■ GOAL OF THE EXERCISE ■
Determine how many lines in the entries below contain "nose", and output that number alone.

■ AVAILABLE DATA ■
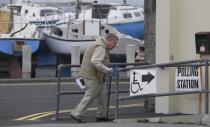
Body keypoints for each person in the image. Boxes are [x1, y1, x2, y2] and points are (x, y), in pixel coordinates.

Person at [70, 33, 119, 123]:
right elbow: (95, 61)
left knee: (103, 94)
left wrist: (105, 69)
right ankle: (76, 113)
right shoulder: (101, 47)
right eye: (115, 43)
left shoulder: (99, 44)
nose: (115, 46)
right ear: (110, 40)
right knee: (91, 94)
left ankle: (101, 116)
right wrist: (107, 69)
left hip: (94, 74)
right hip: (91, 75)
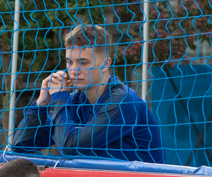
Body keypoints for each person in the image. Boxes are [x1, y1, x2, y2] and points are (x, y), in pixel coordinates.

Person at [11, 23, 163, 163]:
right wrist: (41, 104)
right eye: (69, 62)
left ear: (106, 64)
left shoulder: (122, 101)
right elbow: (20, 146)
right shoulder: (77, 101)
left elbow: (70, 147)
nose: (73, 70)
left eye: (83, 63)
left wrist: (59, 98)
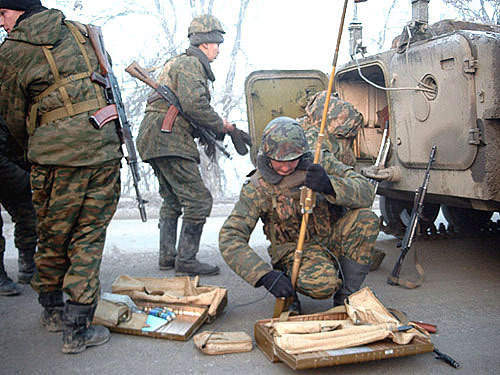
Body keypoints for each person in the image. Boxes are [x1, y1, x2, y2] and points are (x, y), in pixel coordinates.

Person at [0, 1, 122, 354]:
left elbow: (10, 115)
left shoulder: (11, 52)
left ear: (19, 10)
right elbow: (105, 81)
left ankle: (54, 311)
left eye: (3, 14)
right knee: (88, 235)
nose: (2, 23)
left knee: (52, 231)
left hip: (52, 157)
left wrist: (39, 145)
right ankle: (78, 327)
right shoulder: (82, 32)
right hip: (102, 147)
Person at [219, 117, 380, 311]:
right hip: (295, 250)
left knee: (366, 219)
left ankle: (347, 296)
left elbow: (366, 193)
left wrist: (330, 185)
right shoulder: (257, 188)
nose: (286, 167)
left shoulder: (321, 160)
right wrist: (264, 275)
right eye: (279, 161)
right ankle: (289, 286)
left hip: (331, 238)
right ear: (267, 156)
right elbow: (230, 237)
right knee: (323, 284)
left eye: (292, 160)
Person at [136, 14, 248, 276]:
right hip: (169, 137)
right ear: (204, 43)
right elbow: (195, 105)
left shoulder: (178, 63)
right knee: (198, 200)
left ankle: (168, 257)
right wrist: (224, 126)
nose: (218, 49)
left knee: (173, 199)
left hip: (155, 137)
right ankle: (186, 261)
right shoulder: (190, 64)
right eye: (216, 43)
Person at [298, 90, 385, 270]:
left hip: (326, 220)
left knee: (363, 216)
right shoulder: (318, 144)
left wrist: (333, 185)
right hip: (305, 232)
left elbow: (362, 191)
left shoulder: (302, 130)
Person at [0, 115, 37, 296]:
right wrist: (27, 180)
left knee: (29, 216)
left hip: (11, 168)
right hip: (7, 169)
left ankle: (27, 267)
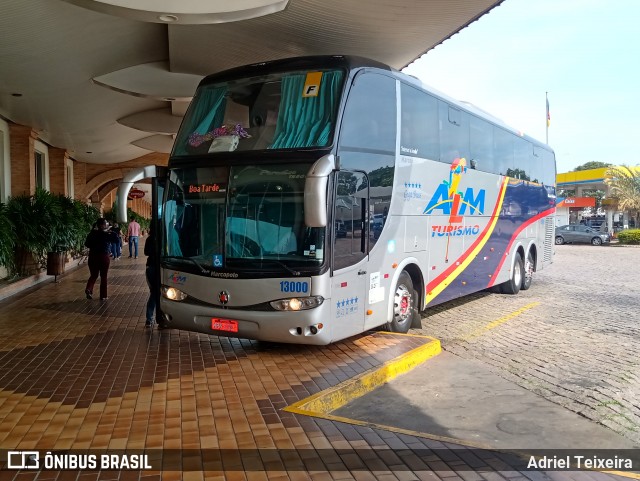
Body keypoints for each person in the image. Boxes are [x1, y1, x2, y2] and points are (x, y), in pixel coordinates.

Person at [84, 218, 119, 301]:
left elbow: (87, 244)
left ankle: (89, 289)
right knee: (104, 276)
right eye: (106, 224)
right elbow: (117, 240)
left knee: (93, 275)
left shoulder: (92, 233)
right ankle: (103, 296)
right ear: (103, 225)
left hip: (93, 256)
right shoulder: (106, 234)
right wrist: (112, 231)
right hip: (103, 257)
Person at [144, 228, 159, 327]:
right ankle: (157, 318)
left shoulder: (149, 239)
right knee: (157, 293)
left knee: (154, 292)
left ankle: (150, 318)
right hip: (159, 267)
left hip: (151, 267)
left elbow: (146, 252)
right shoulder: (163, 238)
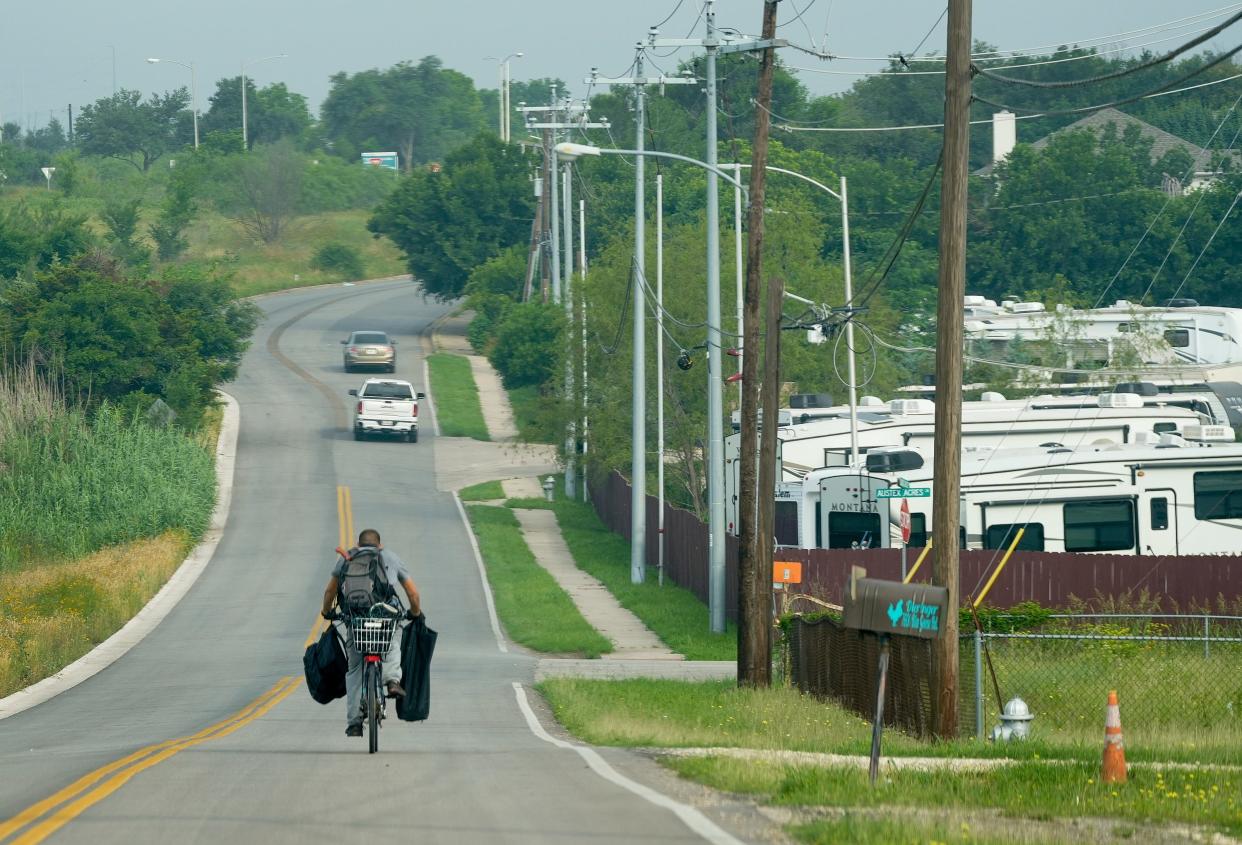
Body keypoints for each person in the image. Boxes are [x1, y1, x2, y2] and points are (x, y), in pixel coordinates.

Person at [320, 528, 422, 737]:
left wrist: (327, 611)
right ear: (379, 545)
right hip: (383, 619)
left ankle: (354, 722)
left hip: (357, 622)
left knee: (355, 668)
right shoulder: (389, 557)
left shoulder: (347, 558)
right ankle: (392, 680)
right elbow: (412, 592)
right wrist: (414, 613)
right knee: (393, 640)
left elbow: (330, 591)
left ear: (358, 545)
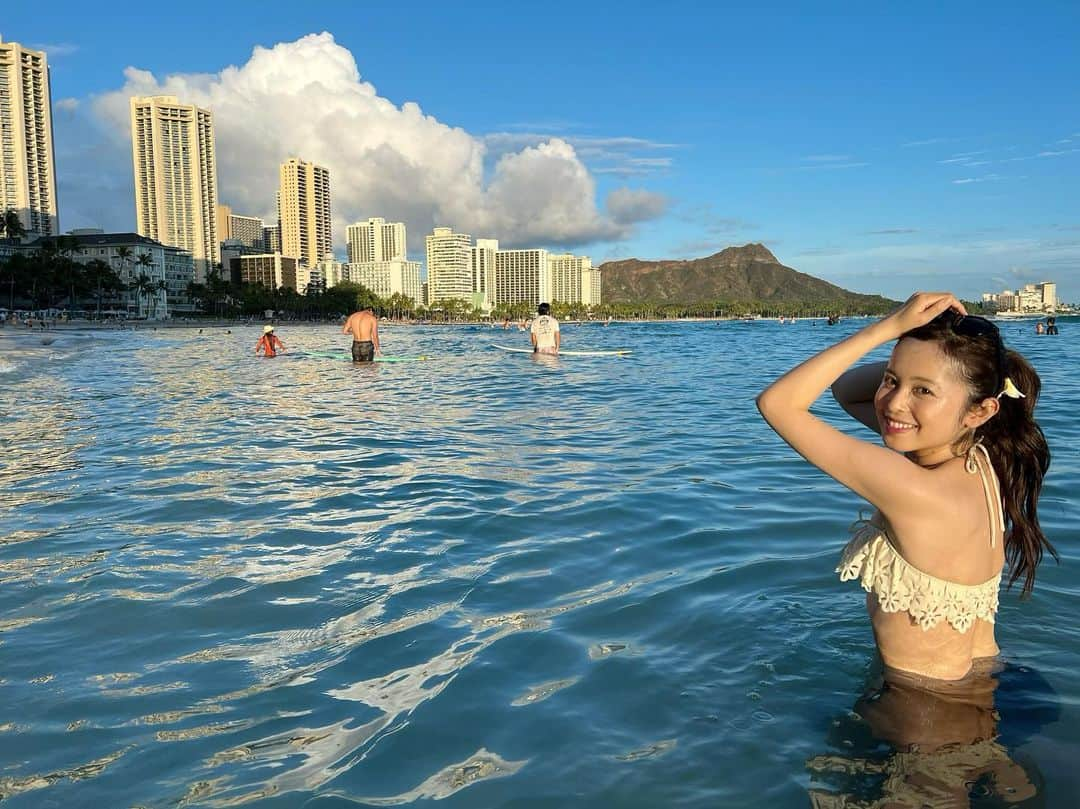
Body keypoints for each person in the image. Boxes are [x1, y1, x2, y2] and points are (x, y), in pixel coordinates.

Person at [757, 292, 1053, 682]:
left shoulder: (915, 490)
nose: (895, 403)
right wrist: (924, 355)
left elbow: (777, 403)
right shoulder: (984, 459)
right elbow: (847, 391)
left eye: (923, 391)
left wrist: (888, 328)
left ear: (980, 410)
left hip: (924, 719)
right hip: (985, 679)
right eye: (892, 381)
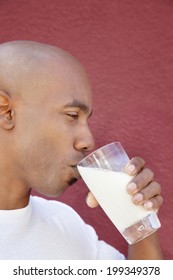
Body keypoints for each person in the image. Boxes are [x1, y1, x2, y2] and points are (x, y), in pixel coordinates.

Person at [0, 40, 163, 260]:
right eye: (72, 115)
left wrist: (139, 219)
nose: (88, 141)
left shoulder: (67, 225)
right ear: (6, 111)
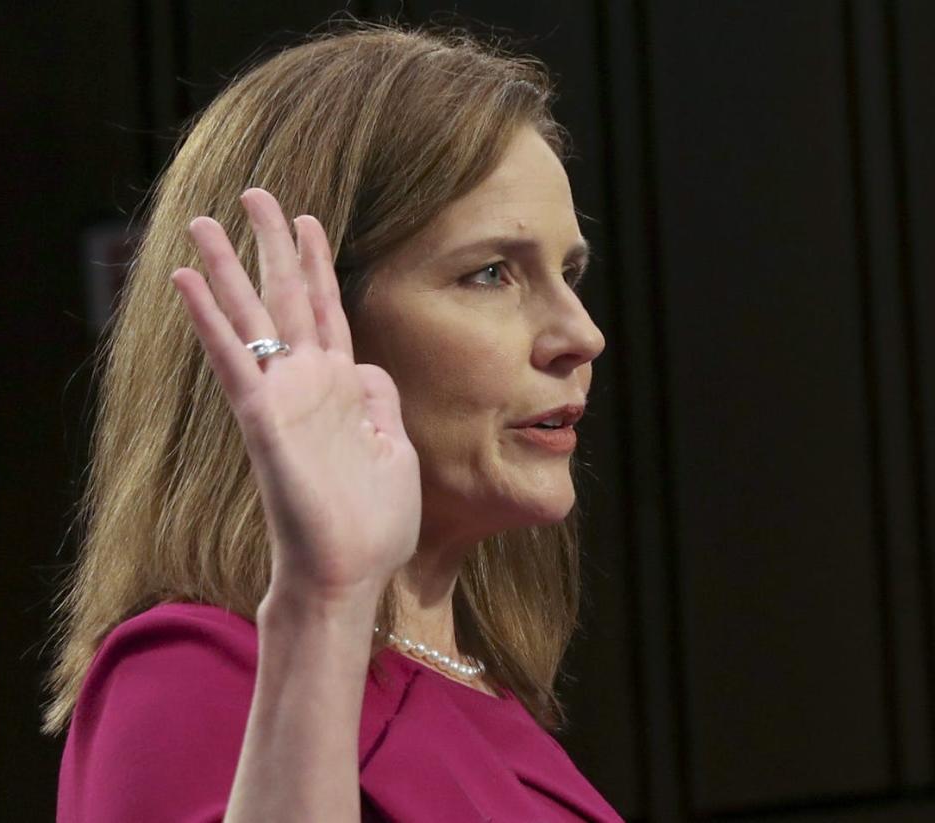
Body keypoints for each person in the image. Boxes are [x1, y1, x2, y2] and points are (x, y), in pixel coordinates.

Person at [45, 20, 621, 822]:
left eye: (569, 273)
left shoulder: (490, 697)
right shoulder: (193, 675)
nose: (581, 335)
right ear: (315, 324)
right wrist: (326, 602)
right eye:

■ PROBLEM SOLUTION ■
8